Verosimilmente sono tutte persone che cercano in modo frenetico di raggiungere una condizione di vita migliore, dove con il termine migliore si misura non il grado di soddisfazione interiore per ciò che si è ottenuto per se e per i propri cari, ma la sola quantità di cose materiali che ognuno di loro è riuscita a mettere da parte. Sono probabilmente persone che vivono la propria esistenza in isolamento, preoccupati di subire danni e ingiustizie da parte degli altri; incapaci di prendersi una pausa di raccoglimento che gli permetta di sentire meglio il sapore della vita.
Osservando le stesse persone, di qualsiasi estrazione sociale esse appartengano, giorno dopo giorno, mi rendo conto che sono tutte persone cha hanno un tremendo bisogno di essere ascoltate, capite, toccate, coccolate.
Una volta ci spulciavamo a vicenda come fanno le scimmie, ci rotolavamo nel fango con amici. Passavamo ore a chiacchierare davanti al fuoco di un camino o attorno ad un tavolo, a casa di amici.
Ora, invece, cosa facciamo? Qualche stretta di mano, abbracci fatti solo con le braccia ma non con il cuore; se tocchiamo qualcosa ci hanno insegnato a lavarci subito le mani e preferiamo la televisione alle chiacchierate o ad un buon libro, e perché no la Play Station alla nostra compagna o a nostra moglie. Tutte espressioni di uno stile di vita ormai lontano dalle proprie origini.
E’ cambiato anche il nostro modo di comportarci quando accusiamo un sintomo, mal di testa, mal di stomaco, dolore articolare, ecc.
La nostra tendenza è diventata quella di focalizzarci sulla parte dolente, carichi di ansie e aspettative, nella speranza che il nostro disagio passi più in fretta possibile, assumendo magari farmaci o rimedi che possano accelerare la scomparsa del fastidio o del dolore. Così facendo, ignoriamo il messaggio che questo sintomo vuole trasmetterci, ovvero che il nostro organismo non è più in equilibrio.
Ricordo di aver letto da qualche parte un esempio che chiarisce questo concetto di equilibrio facendo un paragone con il cubo di Rubik.
Normalmente le persone poco pratiche di questo rompicapo tentano di risolvere una faccia alla volta, con il risultato che per mettere a posto una faccia scombinano totalmente quella che avevano appena finito di rimettere insieme con grandi sforzi.
L'unica soluzione possibile, invece, è quella di cercare di risolvere il cubo nella sua interezza e non considerandolo come un insieme di facce singole.
Così spesso accade alle persone: per cercare di rimettere in sesto quel fastidioso mal di testa prendono la pastiglia che “cura la testa” ma scombina lo stomaco, allora si gettano sul farmaco per lo stomaco che da problemi al fegato, dal fegato ai reni, eccetera.
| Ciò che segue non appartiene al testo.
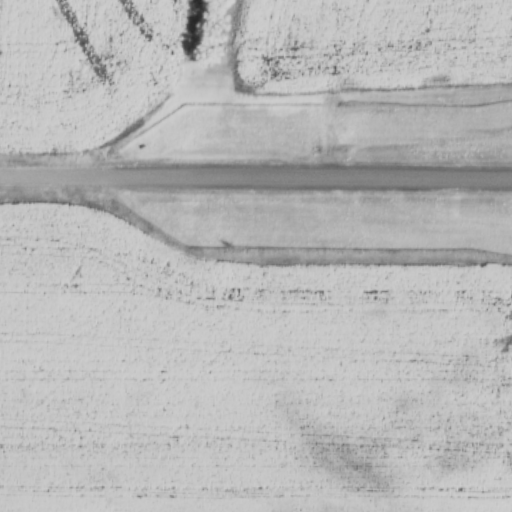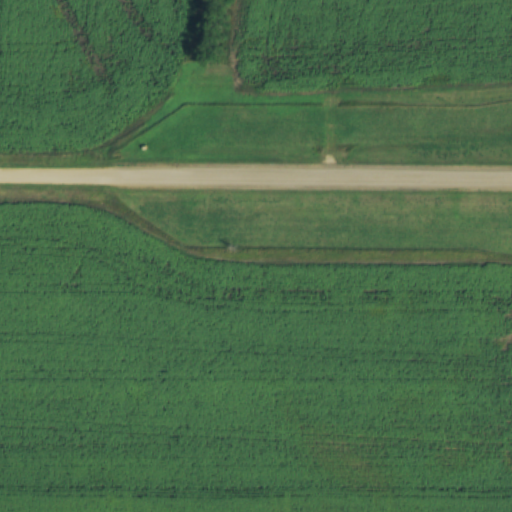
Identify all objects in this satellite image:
road: (255, 178)
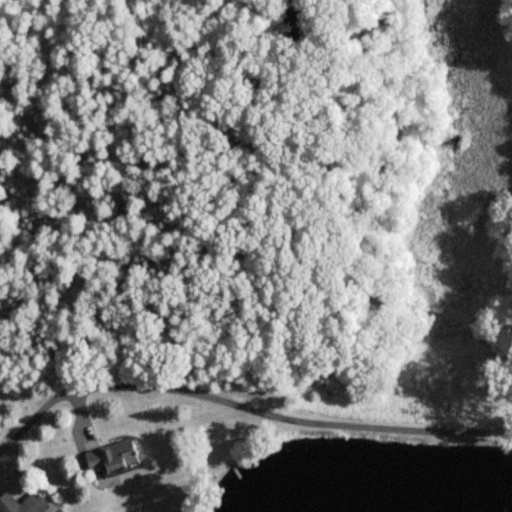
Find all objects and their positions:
road: (248, 405)
building: (113, 455)
building: (23, 503)
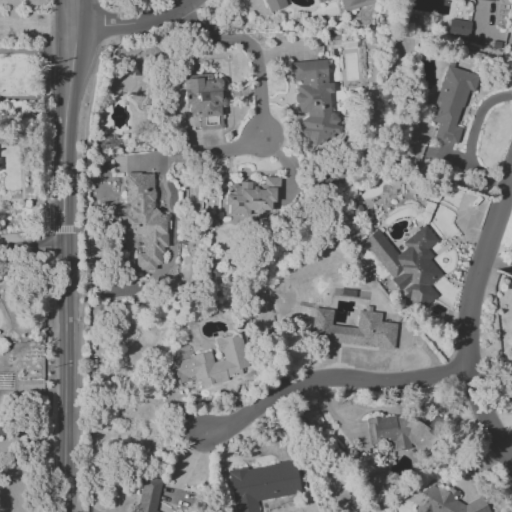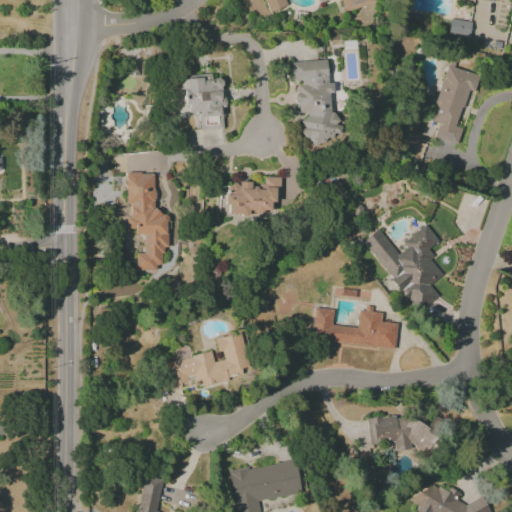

Lo Shiatsu è una disciplina olistica che, in quanto tale, considera l’individuo nella sua totalità, non solo dal punto di vista organico, quindi, ma anche sotto l’aspetto psichico ed emozionale (primo principio cardine).
Sulla base di questo presupposto, il sintomo non è più al centro dell’attenzione, ma diventa un pretesto, un’opportunità, un punto da cui partire per arrivare alle ragioni più profonde del disagio e ritrovare l’originaria e naturale condizione di equilibrio (secondo principio cardine).
Se è ovvia per tutti l’importanza di una buona circolazione del sangue per un corretto funzionamento dei nostri organi, non si parla altrettanto comunemente del “flusso” delle emozioni.
Gioia, dolore, paura, coraggio, rabbia, sono tutte “risorse” fondamentali per il raggiungimento dei nostri obiettivi, ma che rischiano di diventare controproducenti e nocive se “bloccate” all’interno del nostro corpo o “intrappolate” nella nostra mente.
E’ qui che s’introduce un altro concetto fondamentale per lo Shiatsu ovvero: far fluire… (terzo principio cardine).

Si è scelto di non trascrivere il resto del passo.